So after fencing practice went well last week, I’ve done a bit more thinking in regards to the Axesperiment. I think that the way I described the reaction to emotions was not quite correct. I would like to try to clarify. I’ll even go back and re-read some of my previous words, much as I despise doing so, just for you! Now if you’ll excuse me, we’re about to get a little philosophical. Maybe even zen.

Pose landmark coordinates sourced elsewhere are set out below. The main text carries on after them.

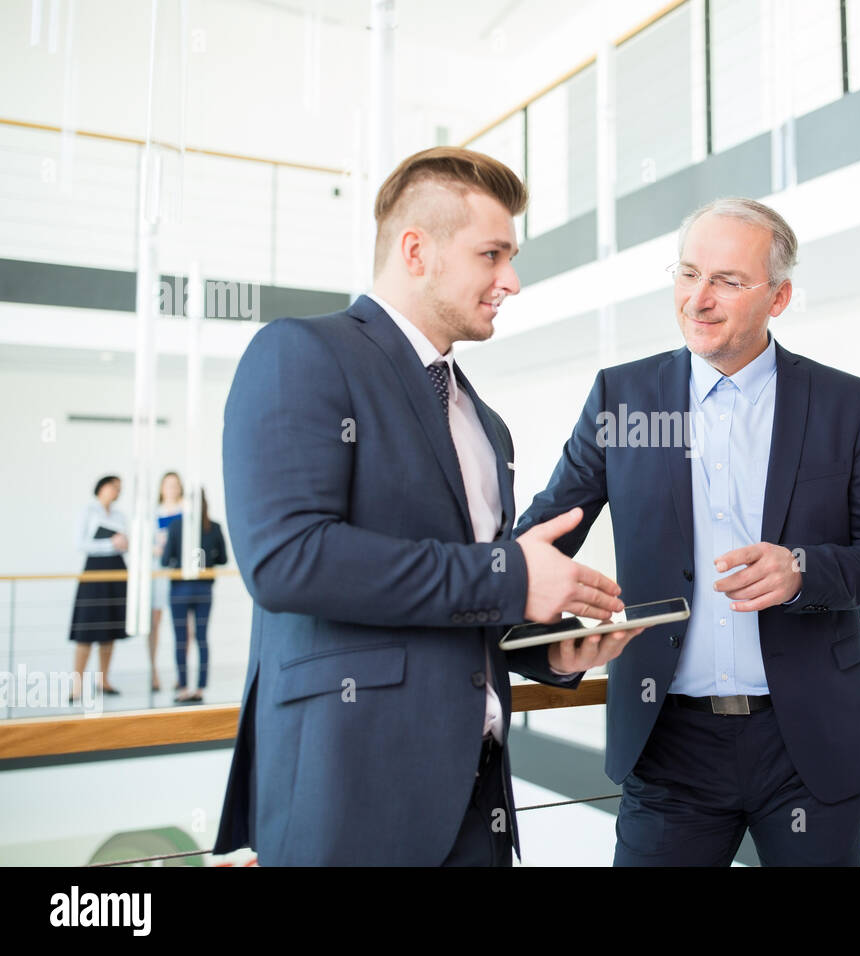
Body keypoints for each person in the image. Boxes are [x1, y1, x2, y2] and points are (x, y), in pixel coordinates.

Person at [212, 146, 641, 866]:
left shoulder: (484, 420)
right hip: (350, 796)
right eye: (492, 254)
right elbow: (288, 560)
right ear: (417, 251)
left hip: (477, 802)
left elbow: (462, 597)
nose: (511, 279)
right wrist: (511, 578)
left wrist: (547, 647)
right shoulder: (301, 353)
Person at [516, 198, 860, 866]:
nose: (698, 299)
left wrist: (803, 571)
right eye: (686, 274)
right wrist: (542, 647)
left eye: (728, 281)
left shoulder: (844, 405)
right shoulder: (623, 399)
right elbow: (539, 541)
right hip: (669, 748)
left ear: (780, 296)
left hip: (810, 749)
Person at [161, 489, 227, 704]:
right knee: (201, 637)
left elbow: (165, 560)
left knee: (181, 639)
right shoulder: (214, 527)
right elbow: (223, 558)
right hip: (203, 590)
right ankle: (199, 687)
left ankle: (183, 686)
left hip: (180, 589)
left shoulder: (176, 526)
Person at [69, 475, 130, 701]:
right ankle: (77, 684)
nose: (117, 491)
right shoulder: (88, 512)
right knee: (86, 629)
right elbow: (80, 543)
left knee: (110, 629)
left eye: (119, 488)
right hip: (95, 571)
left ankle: (103, 679)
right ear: (102, 487)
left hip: (116, 571)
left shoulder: (120, 515)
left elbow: (126, 545)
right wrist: (109, 543)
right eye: (114, 486)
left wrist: (123, 544)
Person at [150, 471, 184, 692]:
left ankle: (182, 675)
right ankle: (153, 672)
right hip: (158, 570)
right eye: (167, 484)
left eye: (174, 484)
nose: (171, 488)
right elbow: (145, 543)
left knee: (183, 626)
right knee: (155, 623)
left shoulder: (187, 511)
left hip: (179, 572)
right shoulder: (153, 513)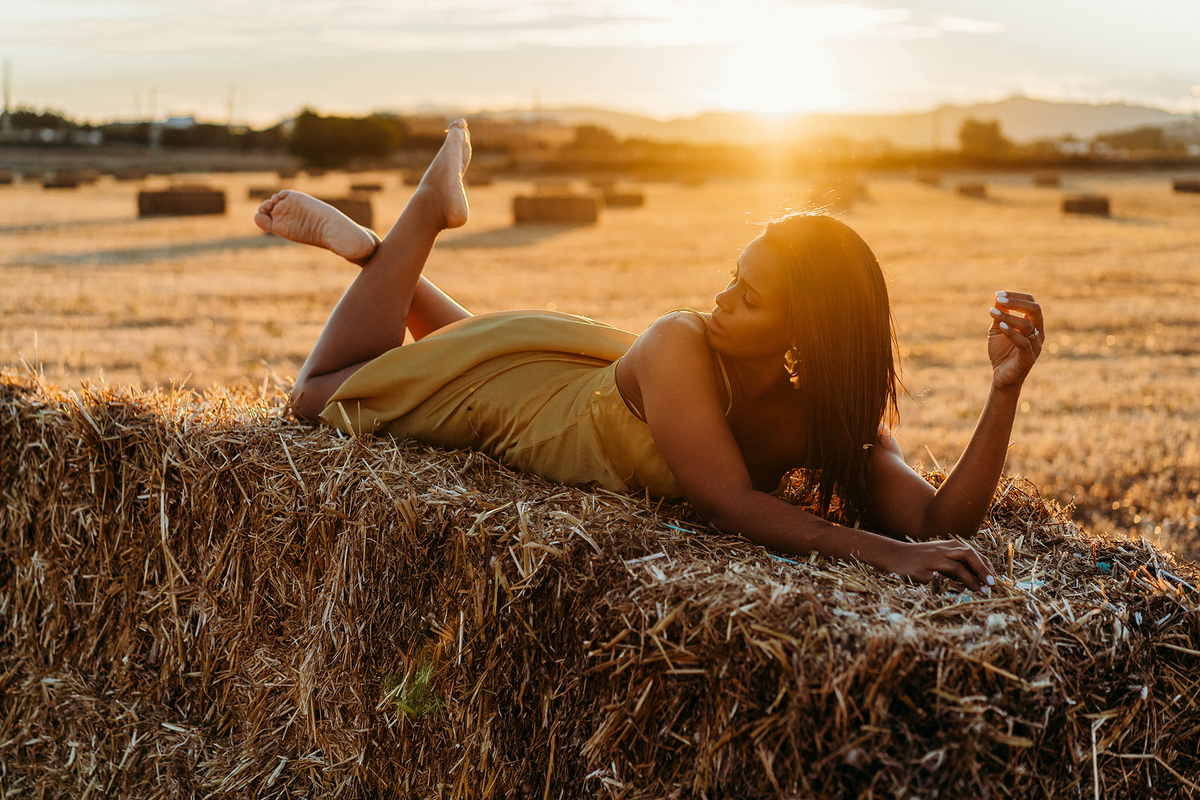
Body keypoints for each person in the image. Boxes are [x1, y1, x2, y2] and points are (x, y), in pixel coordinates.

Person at [255, 120, 1044, 592]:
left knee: (461, 351)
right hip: (535, 409)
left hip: (552, 386)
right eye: (733, 277)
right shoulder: (681, 339)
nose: (723, 297)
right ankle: (428, 208)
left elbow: (939, 522)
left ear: (806, 334)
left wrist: (1003, 390)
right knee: (318, 398)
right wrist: (886, 561)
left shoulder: (826, 418)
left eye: (751, 295)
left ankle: (375, 257)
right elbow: (727, 503)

The issue here is the phrasing of “not feeling at all.” Upon review, that doesn’t feel precise enough. After all, emotions by definition are things that we cannot (in the typical course of things) control; they seem to happen outside the purview of the rational mind. However, I think it is safe to say that the ability to feel emotions is one of the things that make us human. Without emotion, we would end up completely unfeeling
velociraptors sociopaths (or depressed).
Plus, suppressing emotions only seems to make them stronger in the long run. I think that one could make the argument that many of the conflicts stemming from religion in our modern age are the result of denial and suppression. While the issue of religion deserves its own dedicated discussion, permit me one example: the surprising number of anti-gay bigots who are later revealed to be deeply closeted themselves. But I don’t want to get sidetracked; let us for now acknowledge that emotional repression is a Bad Thing™,and thus something to be avoided.

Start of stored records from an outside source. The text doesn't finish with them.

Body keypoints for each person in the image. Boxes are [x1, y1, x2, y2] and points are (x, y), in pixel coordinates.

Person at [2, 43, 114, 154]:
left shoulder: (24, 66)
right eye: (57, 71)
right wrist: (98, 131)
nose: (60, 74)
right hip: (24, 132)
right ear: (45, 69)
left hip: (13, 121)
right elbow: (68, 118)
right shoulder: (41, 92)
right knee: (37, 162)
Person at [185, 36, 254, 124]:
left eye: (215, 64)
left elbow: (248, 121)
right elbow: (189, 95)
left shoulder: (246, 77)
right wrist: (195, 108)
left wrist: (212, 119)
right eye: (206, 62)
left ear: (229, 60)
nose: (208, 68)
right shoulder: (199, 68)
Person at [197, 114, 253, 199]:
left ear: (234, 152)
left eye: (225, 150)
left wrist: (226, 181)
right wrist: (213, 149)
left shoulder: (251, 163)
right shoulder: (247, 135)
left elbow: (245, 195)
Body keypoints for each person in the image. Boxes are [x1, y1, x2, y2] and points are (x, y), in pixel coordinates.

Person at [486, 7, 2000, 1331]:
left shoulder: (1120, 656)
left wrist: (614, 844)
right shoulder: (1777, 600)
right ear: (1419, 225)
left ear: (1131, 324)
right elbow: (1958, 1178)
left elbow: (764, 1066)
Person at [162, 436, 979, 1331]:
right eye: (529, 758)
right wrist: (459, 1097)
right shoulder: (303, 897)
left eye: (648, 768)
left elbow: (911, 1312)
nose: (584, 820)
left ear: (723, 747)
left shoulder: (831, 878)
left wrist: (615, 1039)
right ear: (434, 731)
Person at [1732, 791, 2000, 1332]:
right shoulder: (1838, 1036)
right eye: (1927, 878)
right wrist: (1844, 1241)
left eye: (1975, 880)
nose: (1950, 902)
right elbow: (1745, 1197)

So if we don’t want to block off or bury, where does that leave us? Well, what if we just don’t let things stick? This is where it may start to get zen. When I was fencing, I noticed that the emotions were still there. However, it was most effective to acknowledge their existence and just let them pass on. Emotions would pop up, but rather than giving them attention and legitimacy by focusing on them (in order to suppress; they were already there, so the first step of blocking didn’t work), my mind-Spock basically said “Fascinating” before turning back to the task at hand. I am reminded of the “Litany Against Fear” of the Bene Gesserit in Dune:
I must not fear.
Fear is the mind-killer.
Fear is the little-death that brings total obliteration.
I will face my fear.
I will permit it to pass over me and through me.
And when it has gone past I will turn the inner eye to see its path.
Where the fear has gone there will be nothing.
Only I will remain.
It may sound corny and new-agey, but while we may not be able to control what we feel, we do have some hope of controlling how we respond to emotions. And why would we want to control what we feel? Emotion acts as a randomizing factor, keeping life interesting and engaging. The loss of emotion robs life of much of what makes it worth living; I have enough problems remembering to feel in day-to-day life that I don’t need to actively avoid it when I’m having fun with my hobbies.